And all this was made possible by the steadfast love, wisdom, and strength of my beloved bride who was always there through the highest highs and lowest lows. Growing old with my sweetie-pie has been the greatest blessing. My gratitude for her knows no bounds.
Not in your demographic yet George but having had my share of health problems already I've come to believe that the sudden massive heart attack is really a gift from god!
Posted by: fish | 09 January 2023 at 08:43 AM
Excellent piece from the mind and heart. As I conversed with the seasoned citizens decades ago (and was richly rewarded for doing so), they, in their wisdom told me to never grow old. Yet, in their wisdom, they never told me how not to grow old.
Nice post, Dr. Rebane
Posted by: Bill Tozer | 09 January 2023 at 01:20 PM
Finding the Value in Hard Work
“In his excellent book Coming Apart, social scientist Charles Murray explores, among other things, the decline of industriousness in America. Drawing from many sources, including the illustrious General Social Survey (GSS), Murray convincingly demonstrates that, since the ’60s, Americans have on average grown averse to hard work.
The GSS in 1973 began asking respondents which of the following traits they would most prefer in a job: high income, no danger of being fired, chances for advancement, short working hours (and lots of free time), or the work being important and giving a feeling of accomplishment.

DESCRIPTION OF THE TASK
Lift the entire passage above out word for word, with nothing changed. Rely only on the passage.

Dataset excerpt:
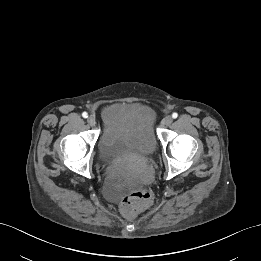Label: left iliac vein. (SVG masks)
<instances>
[{
	"instance_id": "left-iliac-vein-1",
	"label": "left iliac vein",
	"mask_w": 261,
	"mask_h": 261,
	"mask_svg": "<svg viewBox=\"0 0 261 261\" xmlns=\"http://www.w3.org/2000/svg\"><path fill=\"white\" fill-rule=\"evenodd\" d=\"M172 121H173L172 117L168 115L163 119V124L169 126L172 123Z\"/></svg>"
}]
</instances>
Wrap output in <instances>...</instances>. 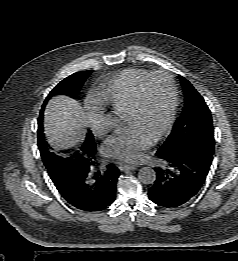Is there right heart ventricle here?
Returning a JSON list of instances; mask_svg holds the SVG:
<instances>
[{
	"label": "right heart ventricle",
	"instance_id": "1",
	"mask_svg": "<svg viewBox=\"0 0 238 261\" xmlns=\"http://www.w3.org/2000/svg\"><path fill=\"white\" fill-rule=\"evenodd\" d=\"M150 73L141 68L122 71L100 91L97 103L119 113L127 112L134 100L138 85Z\"/></svg>",
	"mask_w": 238,
	"mask_h": 261
}]
</instances>
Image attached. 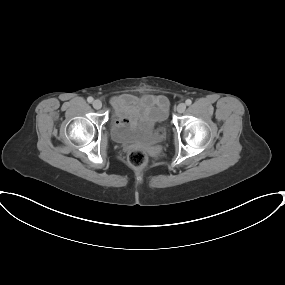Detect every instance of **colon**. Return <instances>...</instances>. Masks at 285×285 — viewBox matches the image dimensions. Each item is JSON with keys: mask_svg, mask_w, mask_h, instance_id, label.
<instances>
[{"mask_svg": "<svg viewBox=\"0 0 285 285\" xmlns=\"http://www.w3.org/2000/svg\"><path fill=\"white\" fill-rule=\"evenodd\" d=\"M158 132H163L162 129H158ZM128 163L137 169L143 168L148 163V156L147 154L140 149L131 150L127 156Z\"/></svg>", "mask_w": 285, "mask_h": 285, "instance_id": "obj_1", "label": "colon"}]
</instances>
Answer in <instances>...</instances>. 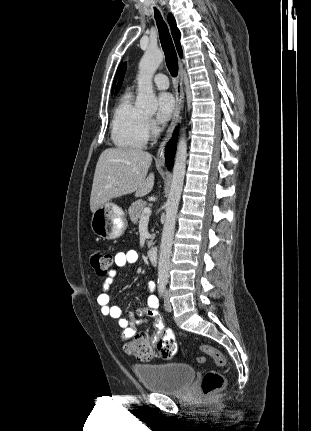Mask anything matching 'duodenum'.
<instances>
[{"instance_id": "1", "label": "duodenum", "mask_w": 311, "mask_h": 431, "mask_svg": "<svg viewBox=\"0 0 311 431\" xmlns=\"http://www.w3.org/2000/svg\"><path fill=\"white\" fill-rule=\"evenodd\" d=\"M158 254L159 253H158V248L157 247L153 246V247H150L148 249L147 256H148V259L150 260V262L152 264H156L157 263V261H158Z\"/></svg>"}]
</instances>
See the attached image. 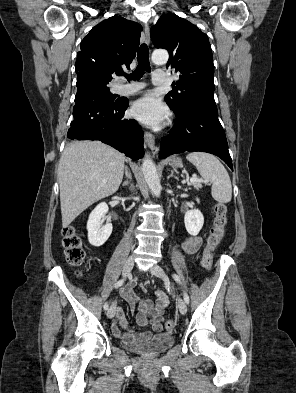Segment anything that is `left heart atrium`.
Masks as SVG:
<instances>
[{
	"mask_svg": "<svg viewBox=\"0 0 296 393\" xmlns=\"http://www.w3.org/2000/svg\"><path fill=\"white\" fill-rule=\"evenodd\" d=\"M131 116L138 121L157 128L163 125L168 117V109L153 93H147L137 99L131 106Z\"/></svg>",
	"mask_w": 296,
	"mask_h": 393,
	"instance_id": "left-heart-atrium-1",
	"label": "left heart atrium"
}]
</instances>
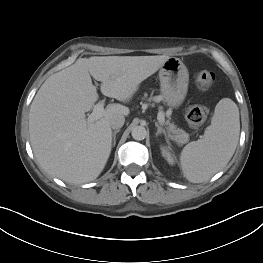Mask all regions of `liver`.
<instances>
[{
    "label": "liver",
    "mask_w": 263,
    "mask_h": 263,
    "mask_svg": "<svg viewBox=\"0 0 263 263\" xmlns=\"http://www.w3.org/2000/svg\"><path fill=\"white\" fill-rule=\"evenodd\" d=\"M169 58L157 56H92L50 76L31 104L29 133L34 156L48 174L72 184L95 180L111 153L110 119L127 116L128 107L109 104L103 116L89 124L85 113L98 100L91 76L101 81L103 95L128 101L142 81Z\"/></svg>",
    "instance_id": "obj_1"
}]
</instances>
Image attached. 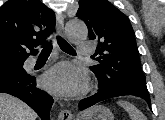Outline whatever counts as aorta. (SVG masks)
Instances as JSON below:
<instances>
[{
    "mask_svg": "<svg viewBox=\"0 0 165 120\" xmlns=\"http://www.w3.org/2000/svg\"><path fill=\"white\" fill-rule=\"evenodd\" d=\"M65 31L68 37L74 41L86 39L88 35V29L85 23L78 19L68 21Z\"/></svg>",
    "mask_w": 165,
    "mask_h": 120,
    "instance_id": "762f6f07",
    "label": "aorta"
}]
</instances>
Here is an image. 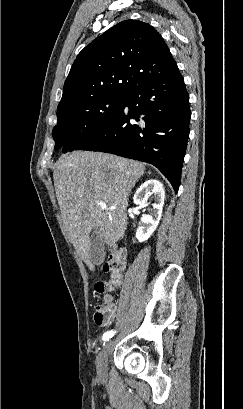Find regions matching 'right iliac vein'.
Wrapping results in <instances>:
<instances>
[{
	"label": "right iliac vein",
	"mask_w": 243,
	"mask_h": 409,
	"mask_svg": "<svg viewBox=\"0 0 243 409\" xmlns=\"http://www.w3.org/2000/svg\"><path fill=\"white\" fill-rule=\"evenodd\" d=\"M113 342L107 341L100 353L97 356L96 360V367H97V374L100 378H105L106 372H107V362H108V357L111 352Z\"/></svg>",
	"instance_id": "obj_1"
}]
</instances>
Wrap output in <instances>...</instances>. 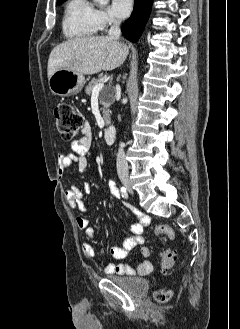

RESULT
And all this was made possible by the steadfast love, wisdom, and strength of my beloved bride who was always there through the highest highs and lowest lows. Growing old with my sweetie-pie has been the greatest blessing. My gratitude for her knows no bounds.
Not in your demographic yet George but having had my share of health problems already I've come to believe that the sudden massive heart attack is really a gift from god!
Posted by: fish | 09 January 2023 at 08:43 AM
Excellent piece from the mind and heart. As I conversed with the seasoned citizens decades ago (and was richly rewarded for doing so), they, in their wisdom told me to never grow old. Yet, in their wisdom, they never told me how not to grow old.
Nice post, Dr. Rebane
Posted by: Bill Tozer | 09 January 2023 at 01:20 PM
Finding the Value in Hard Work
“In his excellent book Coming Apart, social scientist Charles Murray explores, among other things, the decline of industriousness in America. Drawing from many sources, including the illustrious General Social Survey (GSS), Murray convincingly demonstrates that, since the ’60s, Americans have on average grown averse to hard work.
The GSS in 1973 began asking respondents which of the following traits they would most prefer in a job: high income, no danger of being fired, chances for advancement, short working hours (and lots of free time), or the work being important and giving a feeling of accomplishment.